[Collected data]
■ ■ ■ ■ ■

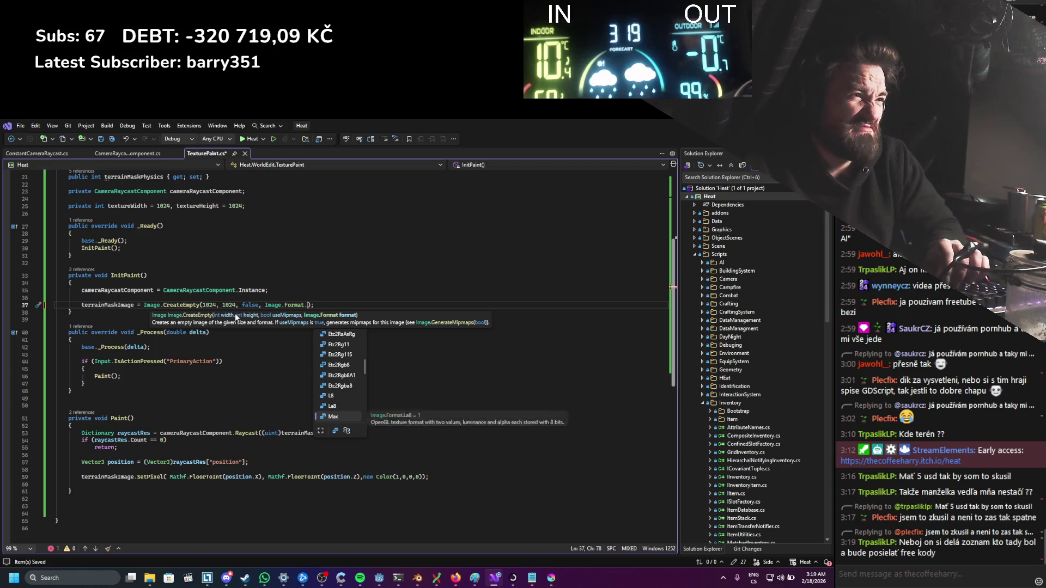
pyautogui.press('Down')
pyautogui.press('Down')
pyautogui.press('Down')
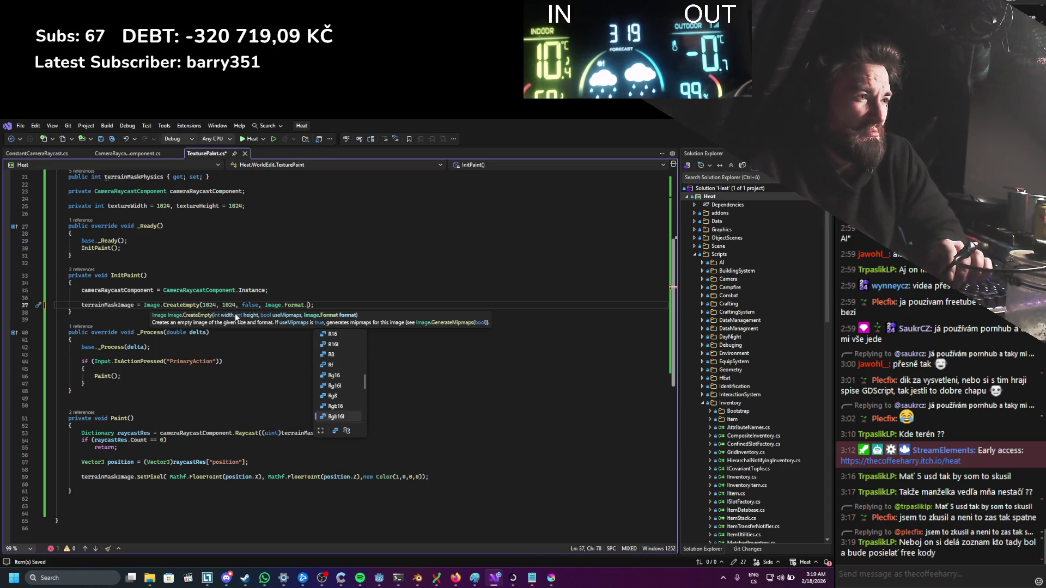
pyautogui.press('Up')
pyautogui.press('Up')
pyautogui.press('Up')
pyautogui.press('ctrl+s')
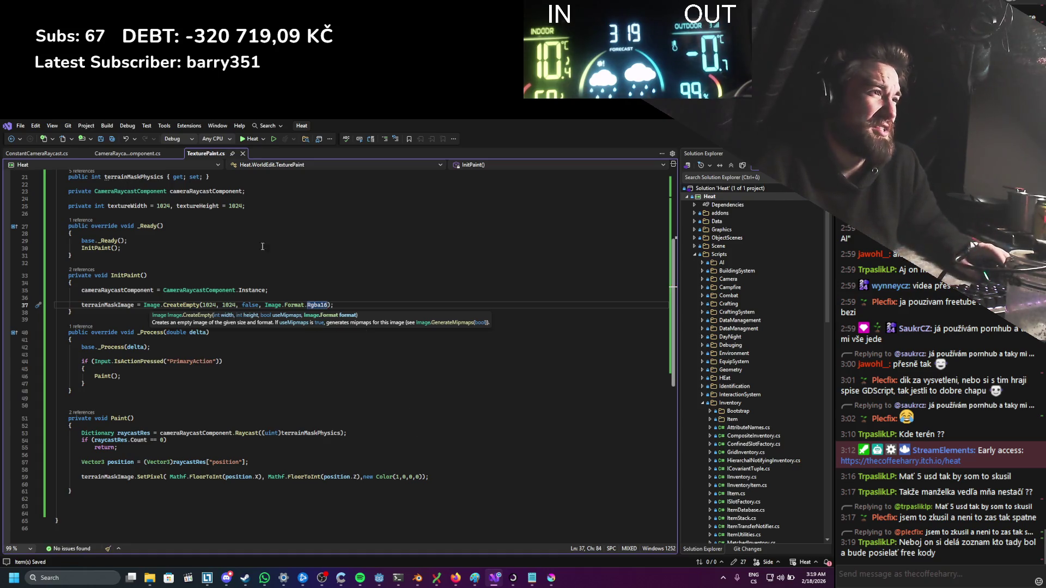
# Step: Highlight terrainMaskImage to see where it is used in the script
pyautogui.click(280, 233)
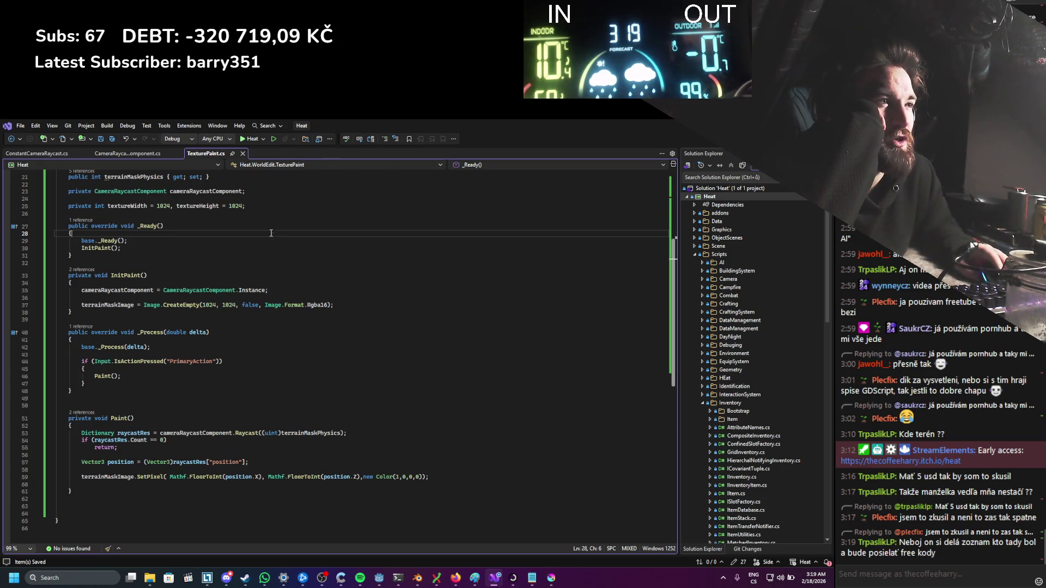
pyautogui.doubleClick(123, 304)
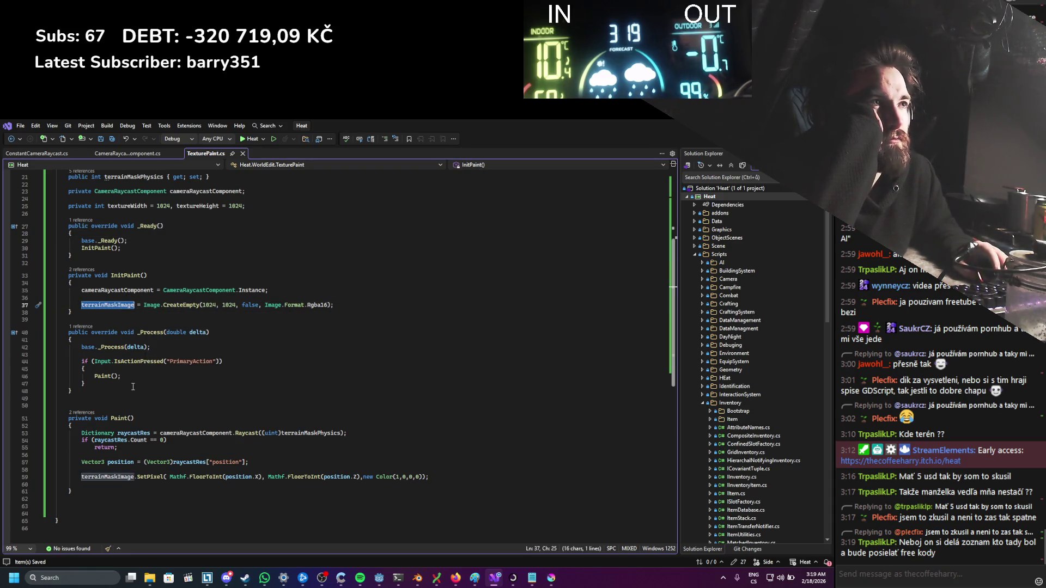
pyautogui.scroll(2, 132, 386)
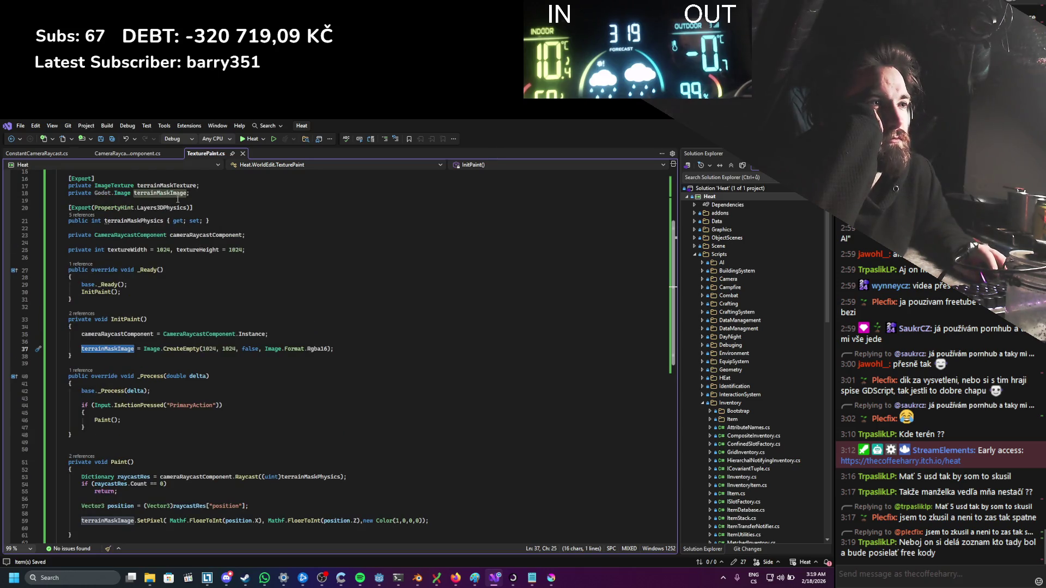
# Step: Paste the terrainMaskTexture field name at the end of the Paint() method
pyautogui.doubleClick(176, 186)
pyautogui.press('ctrl+c')
pyautogui.scroll(-4, 148, 446)
pyautogui.press('ctrl+v')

■ ■ ■ ■ ■

#### WHAT YOU ARE ASKED TO DO:
Skip the pictures, then retype every line above exactly.

#### SOLUTION TO THIS EXERCISE:
pyautogui.press('Down')
pyautogui.press('Down')
pyautogui.press('Down')
pyautogui.press('Up')
pyautogui.press('Up')
pyautogui.press('Up')
pyautogui.press('ctrl+s')
# Step: Highlight terrainMaskImage to see where it is used in the script
pyautogui.click(280, 233)
pyautogui.doubleClick(123, 304)
pyautogui.scroll(2, 132, 386)
# Step: Paste the terrainMaskTexture field name at the end of the Paint() method
pyautogui.doubleClick(176, 186)
pyautogui.press('ctrl+c')
pyautogui.scroll(-4, 148, 446)
pyautogui.press('ctrl+v')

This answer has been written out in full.